I feel that a lot of hate from MRAs, like that from others with abusive mindsets, comes from learning an abusive attitude through modeling, society, or some other external influence. Nice Guy Syndrome seems to be a significant factor as well. Basically, the MRA-Nice Guy hybrid’s message seems to be “women are evil/hypergamous/shallow/out to get me because they won’t date/sleep with me.” It’s unfortunate, but it’s not my problem. I pity-dated/forced feelings for many guys who were abusive or perhaps at risk of becoming an MRA, and it was utter hell that I would regularly have nightmares about. The scary thing is that the movement seems to be growing; check out any dating site and you will likely see symptoms of this type of man in your local matches. Their dating profiles can be scary, creepy, or pathetic. There was a quote I once read that said  something like “when women get rejected, they blame themselves. When men get rejected, they blame women.” While this is not true for every man and woman, you will see this as a common theme in MRA/Nice Guy dating profiles. Any profile with something like “women suck/are obligated to _______” and “but I’m such a nice guy” is one to stay away from forever. You can’t send a response  message rejecting these guys nicely in my experience, because they will argue with you. How dare you say no. So please, if you ever encounter these guys, ignore them! No amount of optimism and naiveté from a sweet girl will make them change their bitter ways.

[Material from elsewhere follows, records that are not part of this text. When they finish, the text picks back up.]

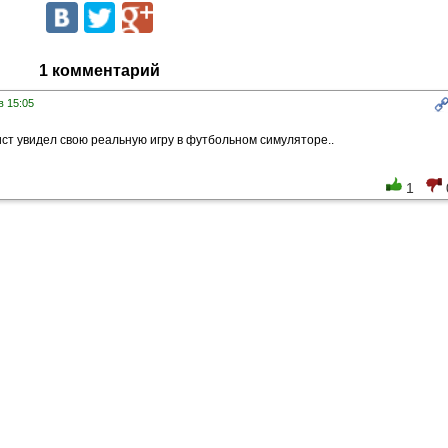
1 комментарий
в 15:05
т увидел свою реальную игру в футбольном симуляторе..
1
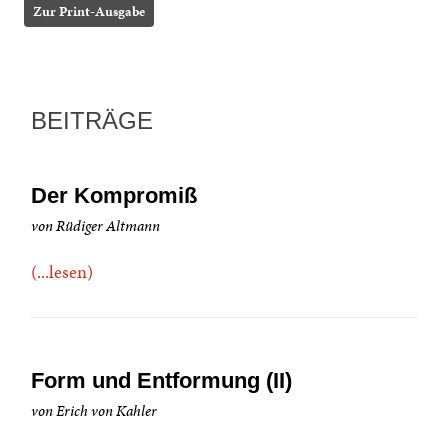
Zur Print-Ausgabe
BEITRÄGE
Der Kompromiß
von Rüdiger Altmann
(...lesen)
Form und Entformung (II)
von Erich von Kahler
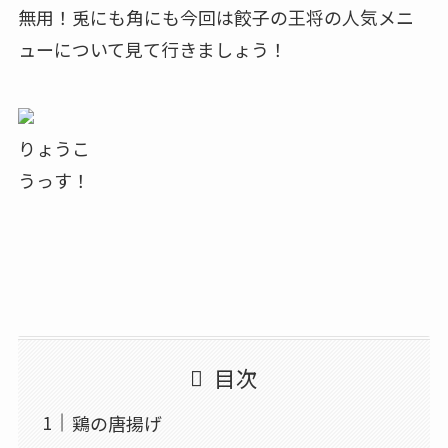
無用！兎にも角にも今回は餃子の王将の人気メニ
ューについて見て行きましょう！
りょうこ
うっす！
目次
鶏の唐揚げ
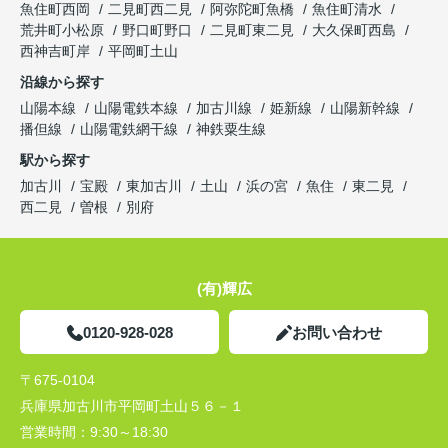
魚住町西岡
二見町西二見
阿弥陀町魚橋
魚住町清水
荒井町小松原
野口町野口
二見町東二見
大久保町西島
西神吉町岸
平岡町土山
沿線から探す
山陽本線
山陽電鉄本線
加古川線
姫新線
山陽新幹線
播但線
山陽電鉄網干線
神鉄粟生線
駅から探す
加古川
宝殿
東加古川
土山
浜の宮
魚住
東二見
西二見
曽根
別府
(有)輝広
0120-928-028
お問い合わせ
〒675-0104
兵庫県加古川市平岡町土山５６－１
営業時間：
9:30～18:30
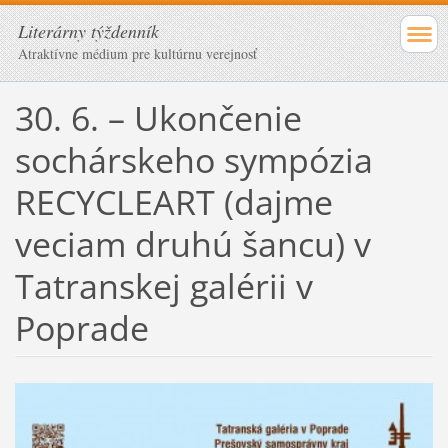
Literárny týždenník
Atraktívne médium pre kultúrnu verejnosť
30. 6. – Ukončenie
sochárskeho sympózia
RECYCLEART (dajme
veciam druhú šancu) v
Tatranskej galérii v
Poprade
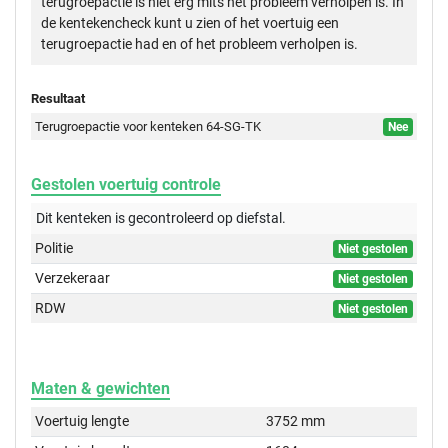
terugroepactie is niet erg mits het probleem verholpen is. In
de kentekencheck kunt u zien of het voertuig een
terugroepactie had en of het probleem verholpen is.
Resultaat
Terugroepactie voor kenteken 64-SG-TK
Nee
Gestolen voertuig controle
Dit kenteken is gecontroleerd op
diefstal.
Politie
Niet gestolen
Verzekeraar
Niet gestolen
RDW
Niet gestolen
Maten & gewichten
Voertuig lengte
3752 mm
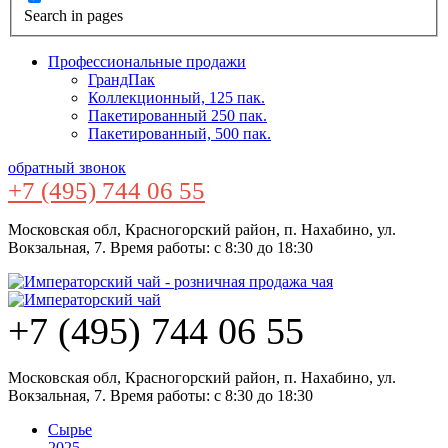
Search in pages
Профессиональные продажи
ГрандПак
Коллекционный, 125 пак.
Пакетированный 250 пак.
Пакетированный, 500 пак.
обратный звонок
+7 (495) 744 06 55
Московская обл, Красногорский район, п. Нахабино, ул.
Вокзальная, 7. Время работы: с 8:30 до 18:30
+7 (495) 744 06 55
Московская обл, Красногорский район, п. Нахабино, ул.
Вокзальная, 7. Время работы: с 8:30 до 18:30
Сырье
2025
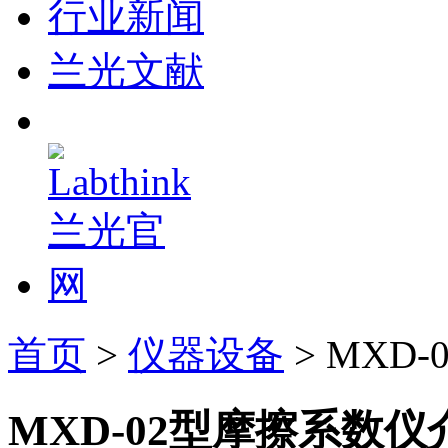
行业新闻
兰光文献
首页
>
仪器设备
> MXD
MXD-02型摩擦系数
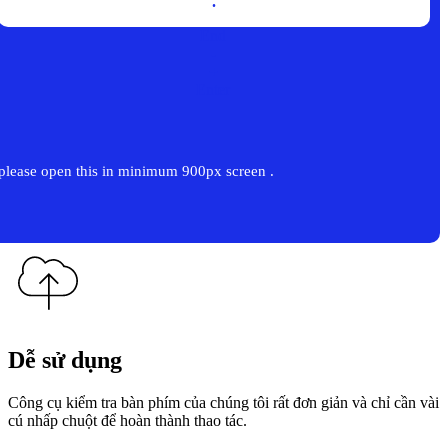
.
End
-
+
Enter
please open this in minimum 900px screen .
Dễ sử dụng
Công cụ kiểm tra bàn phím của chúng tôi rất đơn giản và chỉ cần vài
cú nhấp chuột để hoàn thành thao tác.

Honestly, I am terrified for my generation. Many, if not most of us, experience the following societal downfalls: extended adolescence due to longer college educations/a poor job market, readily available violent internet porn, helicopter parents, rampant objectification of women in the media (sexuality based on male gaze, not what women enjoy), and a common  instant-gratification mindset. It’s 2014 and we still get the subtle and overt messages that masculinity is “good,” and femininity is “bad.” While these unhealthy obstacles may simply cause sadness and hardship for most of us (especially women), they encourage MRAs to stagnate in their filth. My chances of ever finding a single, compatible, good guy is quite slim with this ever-rampant sexism, even in guys who do not affiliate with MRAs/MGTOWs.

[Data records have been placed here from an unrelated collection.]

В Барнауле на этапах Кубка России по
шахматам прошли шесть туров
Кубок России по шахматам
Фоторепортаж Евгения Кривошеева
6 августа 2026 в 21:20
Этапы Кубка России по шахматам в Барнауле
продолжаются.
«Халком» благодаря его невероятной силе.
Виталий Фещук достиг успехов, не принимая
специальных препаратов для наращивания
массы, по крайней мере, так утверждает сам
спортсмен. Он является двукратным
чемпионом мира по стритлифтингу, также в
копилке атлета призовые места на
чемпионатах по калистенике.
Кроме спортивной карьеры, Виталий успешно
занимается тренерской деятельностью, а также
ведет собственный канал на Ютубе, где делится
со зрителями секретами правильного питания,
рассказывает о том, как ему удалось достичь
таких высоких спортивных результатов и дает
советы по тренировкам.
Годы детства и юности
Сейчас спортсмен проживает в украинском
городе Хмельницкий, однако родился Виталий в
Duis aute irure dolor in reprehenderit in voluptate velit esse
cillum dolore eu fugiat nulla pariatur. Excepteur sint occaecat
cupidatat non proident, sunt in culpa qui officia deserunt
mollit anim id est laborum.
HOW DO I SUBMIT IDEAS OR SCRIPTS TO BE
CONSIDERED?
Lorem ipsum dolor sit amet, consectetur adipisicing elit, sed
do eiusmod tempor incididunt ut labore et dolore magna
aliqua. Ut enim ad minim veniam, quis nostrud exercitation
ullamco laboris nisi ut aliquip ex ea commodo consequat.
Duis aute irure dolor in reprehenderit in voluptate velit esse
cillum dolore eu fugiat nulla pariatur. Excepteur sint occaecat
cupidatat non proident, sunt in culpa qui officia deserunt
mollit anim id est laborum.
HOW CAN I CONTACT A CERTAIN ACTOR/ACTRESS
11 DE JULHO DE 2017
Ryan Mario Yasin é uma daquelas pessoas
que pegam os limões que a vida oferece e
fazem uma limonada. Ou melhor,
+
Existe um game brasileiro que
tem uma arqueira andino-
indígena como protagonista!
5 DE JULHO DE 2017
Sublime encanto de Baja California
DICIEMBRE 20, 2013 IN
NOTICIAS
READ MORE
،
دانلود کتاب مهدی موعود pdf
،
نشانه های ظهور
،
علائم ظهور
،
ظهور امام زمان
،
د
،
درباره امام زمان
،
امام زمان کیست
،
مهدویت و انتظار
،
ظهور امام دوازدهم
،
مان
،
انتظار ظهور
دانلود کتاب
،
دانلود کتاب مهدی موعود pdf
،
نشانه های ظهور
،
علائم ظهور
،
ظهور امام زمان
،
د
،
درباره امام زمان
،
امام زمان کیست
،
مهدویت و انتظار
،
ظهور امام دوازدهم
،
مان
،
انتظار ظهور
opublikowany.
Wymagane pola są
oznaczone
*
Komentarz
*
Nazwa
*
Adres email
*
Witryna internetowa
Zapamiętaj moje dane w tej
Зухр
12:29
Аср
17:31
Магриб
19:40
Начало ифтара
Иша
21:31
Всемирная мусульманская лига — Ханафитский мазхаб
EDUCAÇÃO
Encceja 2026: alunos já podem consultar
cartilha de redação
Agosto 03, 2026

If you take anything to heart from this blog post, I strongly advise that you stay away from anyone who identifies as MRA/MGTOW, uses their language, etc.* Of course it is okay to advocate for men when they have legitimate problems! It’s just not okay to hate a whole gender. If you are an MRA and do not hate women, please consider joining the feminist movement. Stay away from “manosphere” sites, Reddits, and blogs, as their abusive attitudes will likely fill you with sadness, despair, and anger.

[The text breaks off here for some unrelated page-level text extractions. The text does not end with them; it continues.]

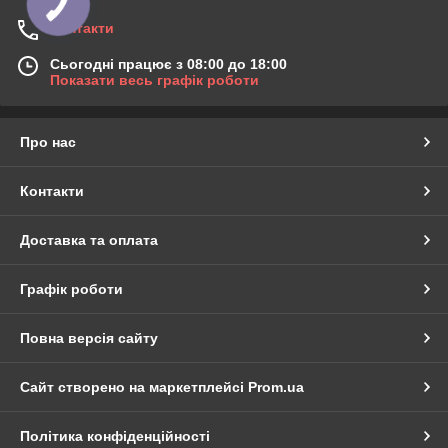
Контакти
Сьогодні працює з 08:00 до 18:00
Показати весь графік роботи
Про нас
Контакти
Доставка та оплата
Графік роботи
Повна версія сайту
Сайт створено на маркетплейсі
Prom.ua
Політика конфіденційності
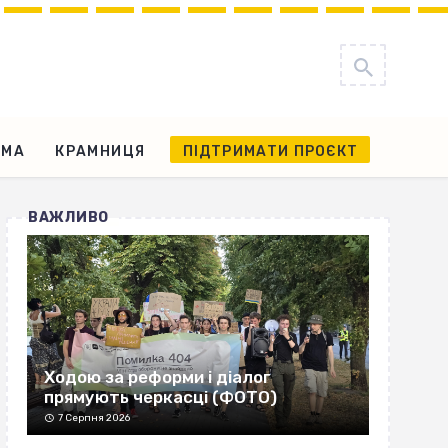
АМА
КРАМНИЦЯ
ПІДТРИМАТИ ПРОЄКТ
ВАЖЛИВО
Ходою за реформи і діалог
прямують черкасці (ФОТО)
7 Серпня 2026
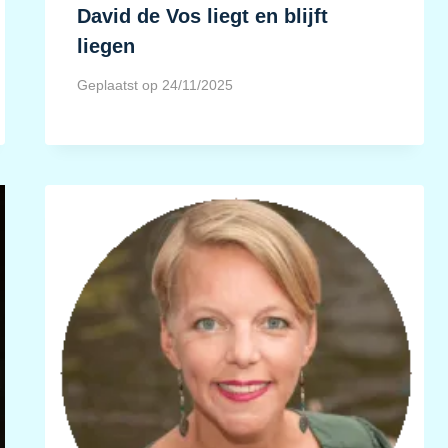
David de Vos liegt en blijft
liegen
Geplaatst op
24/11/2025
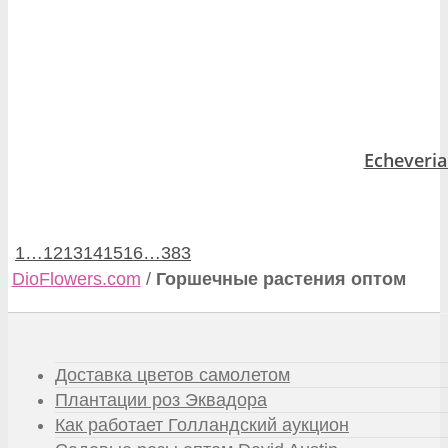
Echeveria
1
…
12
13
14
15
16
…
383
DioFlowers.com
/
Горшечные растения оптом
Доставка цветов самолетом
Плантации роз Эквадора
Как работает Голландский аукцион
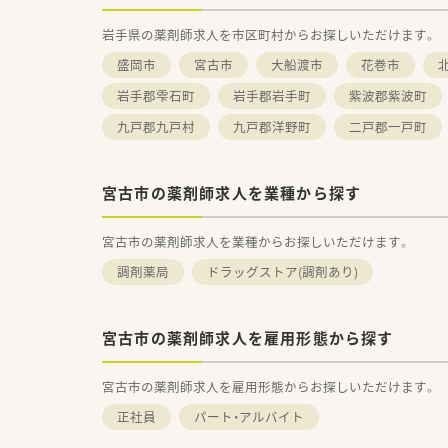
岩手県の薬剤師求人を市区町村からお探しいただけます。
盛岡市
宮古市
大船渡市
花巻市
岩手郡雫石町
岩手郡岩手町
紫波郡紫波町
九戸郡九戸村
九戸郡洋野町
二戸郡一戸町
宮古市の薬剤師求人を業種から探す
宮古市の薬剤師求人を業種からお探しいただけます。
調剤薬局
ドラッグストア(調剤あり)
宮古市の薬剤師求人を雇用形態から探す
宮古市の薬剤師求人を雇用形態からお探しいただけます。
正社員
パート・アルバイト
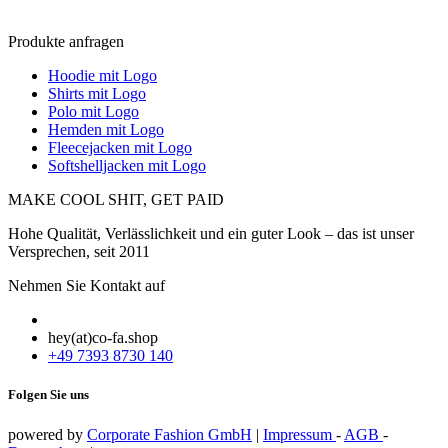
Produkte anfragen
Hoodie mit Logo
Shirts mit Logo
Polo mit Logo
Hemden mit Logo
Fleecejacken mit Logo
Softshelljacken mit Logo
MAKE COOL SHIT, GET PAID
Hohe Qualität, Verlässlichkeit und ein guter Look – das ist unser
Versprechen, seit 2011
Nehmen Sie Kontakt auf
hey(at)co-fa.shop
+49 7393 8730 140
Folgen Sie uns
powered by
Corporate Fashion GmbH
|
Impressum
-
AGB
-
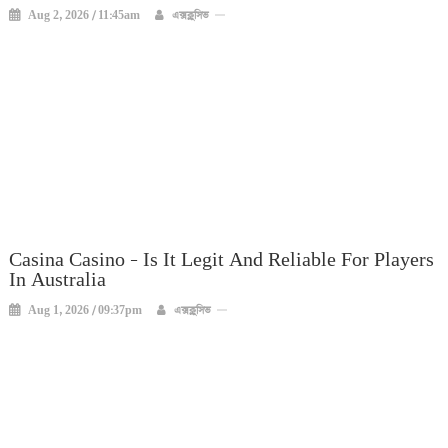
Aug 2, 2026 / 11:45am
এক্সক্লুসিভ
Casina Casino – Is It Legit And Reliable For Players
In Australia
Aug 1, 2026 / 09:37pm
এক্সক্লুসিভ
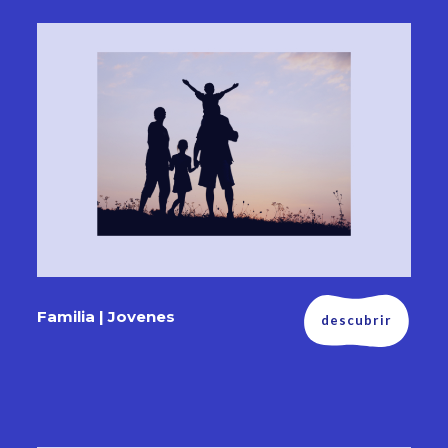
Familia | Jovenes
descubrir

I plan to forever avoid men in fedoras/trillbys, especially those who say women are “evil” and “shallow,” and play the pity/misunderstood card to get dates. I will not bend over backwards to “prove” I am not a golddigger, nor will I restrain my sexuality to appease these guys. I am not one bit sorry. ;)

*Conversely, stay away from “feminists” who really do want superiority to men, as they are not real feminists. I hear from anecdata they do actually exist, and do not respect other women’s choices.

Disclaimer: None of the links I cited in this post belong to me.